[Openmcl-devel] Solaris x86-64?

Thu Jan 3 12:07:00 PST 2008

On Jan 3, 2008, at 1:27 AM, Gary Byers wrote:

>
>
> On Wed, 2 Jan 2008, Chris Curtis wrote:
>
>>
>> On Jan 2, 2008, at 11:39 AM, Gary Byers wrote:
>
>>> The x86-64 port needs (or at least really, really wants)
>>> some way to set the gs segment register so that it points
>>> to per-thread lisp data.  I don't remember whether Solaris
>>> offers a way to do this; if not, it might be hard to work
>>> around that.
>
>>
>> That one I'd have to spend a little more time digging into...  
>> nothing off the
>> top of my head, since I've tried really hard to forget everything I  
>> ever knew
>> about segmented memory.
>
> In ccl/lisp-kernel/thread-manager.c, there's a function called
> 'setup_tcr_extra_segment' that's called on thread startup on x86-64;
> it tries to do something OS-dependent to make the %gs register
> point at lisp per-thread data (the thread's "thread context record",
> or TCR.)
>
> Darwin ("the world's most advanced operating system!") doesn't offer
> that, so we do something horrible and ugly: the pthreads library
> uses %gs on Darwin (less advanced OSes that're compliant with
> the amd64 ABI use %fs ...) and we switch %gs to point to either
> pthreads data or lisp data every time we switch between running
> lisp code and running foreign code; see code conditionalized on
> DARWIN_GS_HACK.  If there isn't an advertised way to make %gs
> available to user code on Solaris, there might be a way to do
> SOLARIS_GS_HACK.

I stumbled across this:
http://blogs.sun.com/tpm/entry/solaris_10_on_x64_processors3

[begin excerpt]

Threads and Selectors

In previous releases of Solaris, the 32-bit threads library used the  
%gs selector to allow each LWP in a process to refer to a private LDT  
entry to provide the per-thread state manipulated by the internals of  
the thread library.  Each LWP gets a different %gs value that selects  
a different LDT entry; each LDT entry is initialized to point at per- 
thread state.  On LWP context switch, the kernel loads the per-process  
LDT register to virtualize all this data to the process.  Workable,  
yes, but the obvious inefficiency here was requiring every process to  
have at least one extra locked-down page to contain a minimal LDT.   
More serious, was the implied upper bound of 8192 LWPs per process  
(derived from the hardware limit on LDT entries).
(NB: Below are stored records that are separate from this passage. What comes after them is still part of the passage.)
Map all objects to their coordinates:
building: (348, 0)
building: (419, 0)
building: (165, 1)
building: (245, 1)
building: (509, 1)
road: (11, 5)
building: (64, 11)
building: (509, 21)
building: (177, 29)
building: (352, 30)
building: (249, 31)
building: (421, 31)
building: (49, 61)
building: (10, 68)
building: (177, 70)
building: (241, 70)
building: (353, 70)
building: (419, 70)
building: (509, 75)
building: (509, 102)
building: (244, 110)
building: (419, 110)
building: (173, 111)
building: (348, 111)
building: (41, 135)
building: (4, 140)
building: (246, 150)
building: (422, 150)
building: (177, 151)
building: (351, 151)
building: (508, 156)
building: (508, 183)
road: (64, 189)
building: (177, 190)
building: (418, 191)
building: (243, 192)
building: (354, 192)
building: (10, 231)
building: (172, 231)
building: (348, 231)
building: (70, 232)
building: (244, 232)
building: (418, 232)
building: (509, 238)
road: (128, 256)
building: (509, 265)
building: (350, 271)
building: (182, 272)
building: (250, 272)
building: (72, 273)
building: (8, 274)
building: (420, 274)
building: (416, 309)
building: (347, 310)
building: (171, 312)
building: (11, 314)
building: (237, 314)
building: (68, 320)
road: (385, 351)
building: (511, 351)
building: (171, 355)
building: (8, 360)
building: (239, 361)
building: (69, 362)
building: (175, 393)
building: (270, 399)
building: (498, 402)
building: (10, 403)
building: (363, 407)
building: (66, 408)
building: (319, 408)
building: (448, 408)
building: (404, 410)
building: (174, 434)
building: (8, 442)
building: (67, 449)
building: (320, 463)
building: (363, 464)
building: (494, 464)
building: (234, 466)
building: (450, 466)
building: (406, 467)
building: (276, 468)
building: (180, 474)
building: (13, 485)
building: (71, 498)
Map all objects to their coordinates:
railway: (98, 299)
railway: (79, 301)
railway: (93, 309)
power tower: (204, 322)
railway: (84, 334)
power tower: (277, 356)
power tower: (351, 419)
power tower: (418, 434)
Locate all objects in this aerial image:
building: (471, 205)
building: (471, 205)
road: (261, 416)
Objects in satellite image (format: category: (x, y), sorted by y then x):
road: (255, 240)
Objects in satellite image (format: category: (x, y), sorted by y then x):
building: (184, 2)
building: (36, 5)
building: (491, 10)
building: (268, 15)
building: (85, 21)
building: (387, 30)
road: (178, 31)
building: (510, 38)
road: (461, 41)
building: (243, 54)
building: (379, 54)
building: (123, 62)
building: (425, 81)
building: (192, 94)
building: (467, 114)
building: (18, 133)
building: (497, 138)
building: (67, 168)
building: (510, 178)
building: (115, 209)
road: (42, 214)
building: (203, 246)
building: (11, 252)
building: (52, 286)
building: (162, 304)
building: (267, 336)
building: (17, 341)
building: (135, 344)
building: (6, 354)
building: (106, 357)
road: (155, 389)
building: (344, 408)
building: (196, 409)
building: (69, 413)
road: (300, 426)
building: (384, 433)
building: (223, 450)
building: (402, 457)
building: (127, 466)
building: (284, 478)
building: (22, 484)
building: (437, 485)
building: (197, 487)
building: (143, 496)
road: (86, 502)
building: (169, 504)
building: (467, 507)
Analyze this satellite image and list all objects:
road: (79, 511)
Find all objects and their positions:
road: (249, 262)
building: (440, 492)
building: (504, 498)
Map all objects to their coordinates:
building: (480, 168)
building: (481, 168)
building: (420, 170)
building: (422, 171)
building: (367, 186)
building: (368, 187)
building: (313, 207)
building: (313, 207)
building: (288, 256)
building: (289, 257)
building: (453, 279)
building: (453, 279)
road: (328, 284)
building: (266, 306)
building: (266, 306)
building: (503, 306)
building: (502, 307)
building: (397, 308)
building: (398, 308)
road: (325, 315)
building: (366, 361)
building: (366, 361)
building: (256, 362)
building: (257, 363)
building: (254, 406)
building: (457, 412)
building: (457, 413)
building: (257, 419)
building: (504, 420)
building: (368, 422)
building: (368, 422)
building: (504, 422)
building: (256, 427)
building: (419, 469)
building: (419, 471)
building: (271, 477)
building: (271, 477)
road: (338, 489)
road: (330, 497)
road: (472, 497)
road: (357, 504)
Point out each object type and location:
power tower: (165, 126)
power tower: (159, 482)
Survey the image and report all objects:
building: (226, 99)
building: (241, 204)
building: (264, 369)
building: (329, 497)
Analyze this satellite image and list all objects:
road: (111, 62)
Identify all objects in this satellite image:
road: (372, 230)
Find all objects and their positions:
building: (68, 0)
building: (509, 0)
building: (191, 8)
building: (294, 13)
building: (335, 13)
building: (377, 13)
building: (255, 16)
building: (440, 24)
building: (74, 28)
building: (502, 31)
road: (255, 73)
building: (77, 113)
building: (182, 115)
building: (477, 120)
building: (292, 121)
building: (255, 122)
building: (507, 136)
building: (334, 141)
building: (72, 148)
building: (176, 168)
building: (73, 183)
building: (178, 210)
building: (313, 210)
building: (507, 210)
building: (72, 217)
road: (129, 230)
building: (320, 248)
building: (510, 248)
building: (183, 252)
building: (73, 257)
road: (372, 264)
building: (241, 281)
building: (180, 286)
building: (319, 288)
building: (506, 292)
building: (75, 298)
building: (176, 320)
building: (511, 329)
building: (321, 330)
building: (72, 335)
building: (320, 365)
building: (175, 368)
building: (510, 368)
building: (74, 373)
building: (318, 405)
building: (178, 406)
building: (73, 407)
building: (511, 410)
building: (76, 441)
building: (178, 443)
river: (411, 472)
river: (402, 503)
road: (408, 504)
For the amd64 port, following the draft ABI document, we needed to use  
the %fs selector for the analogous purpose in 64-bit processes too.   
On the 64-bit kernel, we wanted to use the FSBASE and GSBASE MSRs to  
virtualize the addresses that a specific magic %fs and magic %gs  
select, and we obviously wanted to use a similar technique on 32-bit  
applications, and on the 32-bit kernel too.  We did this by defining  
specific %fs and %gs values that point into the GDT, and arranged that  
context switches update the corresponding underlying base address from  
predefined lwp-private values - either explicitly by rewriting the  
relevant GDT entries on the 32-bit kernel, or implicitly via theFSBASE  
and GSBASE MSRs on the 64-bit kernel.  The result of all this work  
makes the code simpler, it scales cleanly, and the resulting upper  
bound on the number of LWPs is derived only from available memory  
(modulo resource controls, obviously).

[end excerpt]

So it sounds like the functionality is there, it's just a question of  
whether/how it's exposed to user processes.